## WHAT YOU SHOULD DO
Put the lines of the listing below, from the one containing "family: Cathartidae" through the last line of the listing, inclusive, into a numbered list, leaving out any blank lines.

## DATA FOR THIS TASK

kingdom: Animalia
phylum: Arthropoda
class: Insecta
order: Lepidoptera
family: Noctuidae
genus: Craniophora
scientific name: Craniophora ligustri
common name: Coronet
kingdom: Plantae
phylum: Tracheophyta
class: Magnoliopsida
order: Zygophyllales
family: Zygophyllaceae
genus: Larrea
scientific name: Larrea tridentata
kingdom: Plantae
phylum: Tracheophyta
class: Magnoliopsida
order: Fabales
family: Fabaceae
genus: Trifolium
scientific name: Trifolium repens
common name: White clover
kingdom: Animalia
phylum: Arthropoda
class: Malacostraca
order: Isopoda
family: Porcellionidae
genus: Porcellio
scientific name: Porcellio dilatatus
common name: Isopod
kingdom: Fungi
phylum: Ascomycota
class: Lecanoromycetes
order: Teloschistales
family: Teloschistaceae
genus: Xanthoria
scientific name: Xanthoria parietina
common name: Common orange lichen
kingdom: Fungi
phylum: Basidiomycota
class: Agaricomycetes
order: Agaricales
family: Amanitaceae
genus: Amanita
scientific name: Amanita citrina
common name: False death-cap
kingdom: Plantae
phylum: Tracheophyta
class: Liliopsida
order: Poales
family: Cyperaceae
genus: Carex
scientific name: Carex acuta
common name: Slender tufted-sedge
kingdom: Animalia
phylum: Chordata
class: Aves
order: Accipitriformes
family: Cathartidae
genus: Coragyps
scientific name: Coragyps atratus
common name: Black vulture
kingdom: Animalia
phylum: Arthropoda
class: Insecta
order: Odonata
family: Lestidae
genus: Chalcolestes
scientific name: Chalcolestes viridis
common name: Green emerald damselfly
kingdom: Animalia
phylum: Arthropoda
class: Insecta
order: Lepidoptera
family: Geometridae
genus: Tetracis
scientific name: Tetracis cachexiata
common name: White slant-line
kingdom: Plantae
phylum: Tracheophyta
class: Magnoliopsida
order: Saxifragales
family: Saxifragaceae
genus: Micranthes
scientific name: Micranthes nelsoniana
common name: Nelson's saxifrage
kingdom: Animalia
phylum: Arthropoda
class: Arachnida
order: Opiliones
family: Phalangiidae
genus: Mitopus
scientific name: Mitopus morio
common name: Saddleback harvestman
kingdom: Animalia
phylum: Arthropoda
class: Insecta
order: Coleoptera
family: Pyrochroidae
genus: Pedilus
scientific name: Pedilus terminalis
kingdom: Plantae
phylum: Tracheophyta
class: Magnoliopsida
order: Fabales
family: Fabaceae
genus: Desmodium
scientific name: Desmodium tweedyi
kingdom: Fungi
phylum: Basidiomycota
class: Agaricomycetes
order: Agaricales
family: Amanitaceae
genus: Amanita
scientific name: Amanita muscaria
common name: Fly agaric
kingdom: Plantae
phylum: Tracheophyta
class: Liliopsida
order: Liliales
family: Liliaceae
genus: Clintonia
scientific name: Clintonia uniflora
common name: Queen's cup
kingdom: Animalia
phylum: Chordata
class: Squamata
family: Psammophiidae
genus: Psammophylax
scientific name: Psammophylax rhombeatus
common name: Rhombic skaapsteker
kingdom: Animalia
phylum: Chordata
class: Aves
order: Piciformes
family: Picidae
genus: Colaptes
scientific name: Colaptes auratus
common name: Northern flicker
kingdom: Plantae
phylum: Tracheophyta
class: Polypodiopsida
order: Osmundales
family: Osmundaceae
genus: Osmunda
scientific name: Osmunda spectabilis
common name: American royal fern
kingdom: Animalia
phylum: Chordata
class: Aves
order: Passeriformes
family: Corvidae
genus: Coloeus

## RESPONSE TO THIS TASK
1. family: Cathartidae
2. genus: Coragyps
3. scientific name: Coragyps atratus
4. common name: Black vulture
5. kingdom: Animalia
6. phylum: Arthropoda
7. class: Insecta
8. order: Odonata
9. family: Lestidae
10. genus: Chalcolestes
11. scientific name: Chalcolestes viridis
12. common name: Green emerald damselfly
13. kingdom: Animalia
14. phylum: Arthropoda
15. class: Insecta
16. order: Lepidoptera
17. family: Geometridae
18. genus: Tetracis
19. scientific name: Tetracis cachexiata
20. common name: White slant-line
21. kingdom: Plantae
22. phylum: Tracheophyta
23. class: Magnoliopsida
24. order: Saxifragales
25. family: Saxifragaceae
26. genus: Micranthes
27. scientific name: Micranthes nelsoniana
28. common name: Nelson's saxifrage
29. kingdom: Animalia
30. phylum: Arthropoda
31. class: Arachnida
32. order: Opiliones
33. family: Phalangiidae
34. genus: Mitopus
35. scientific name: Mitopus morio
36. common name: Saddleback harvestman
37. kingdom: Animalia
38. phylum: Arthropoda
39. class: Insecta
40. order: Coleoptera
41. family: Pyrochroidae
42. genus: Pedilus
43. scientific name: Pedilus terminalis
44. kingdom: Plantae
45. phylum: Tracheophyta
46. class: Magnoliopsida
47. order: Fabales
48. family: Fabaceae
49. genus: Desmodium
50. scientific name: Desmodium tweedyi
51. kingdom: Fungi
52. phylum: Basidiomycota
53. class: Agaricomycetes
54. order: Agaricales
55. family: Amanitaceae
56. genus: Amanita
57. scientific name: Amanita muscaria
58. common name: Fly agaric
59. kingdom: Plantae
60. phylum: Tracheophyta
61. class: Liliopsida
62. order: Liliales
63. family: Liliaceae
64. genus: Clintonia
65. scientific name: Clintonia uniflora
66. common name: Queen's cup
67. kingdom: Animalia
68. phylum: Chordata
69. class: Squamata
70. family: Psammophiidae
71. genus: Psammophylax
72. scientific name: Psammophylax rhombeatus
73. common name: Rhombic skaapsteker
74. kingdom: Animalia
75. phylum: Chordata
76. class: Aves
77. order: Piciformes
78. family: Picidae
79. genus: Colaptes
80. scientific name: Colaptes auratus
81. common name: Northern flicker
82. kingdom: Plantae
83. phylum: Tracheophyta
84. class: Polypodiopsida
85. order: Osmundales
86. family: Osmundaceae
87. genus: Osmunda
88. scientific name: Osmunda spectabilis
89. common name: American royal fern
90. kingdom: Animalia
91. phylum: Chordata
92. class: Aves
93. order: Passeriformes
94. family: Corvidae
95. genus: Coloeus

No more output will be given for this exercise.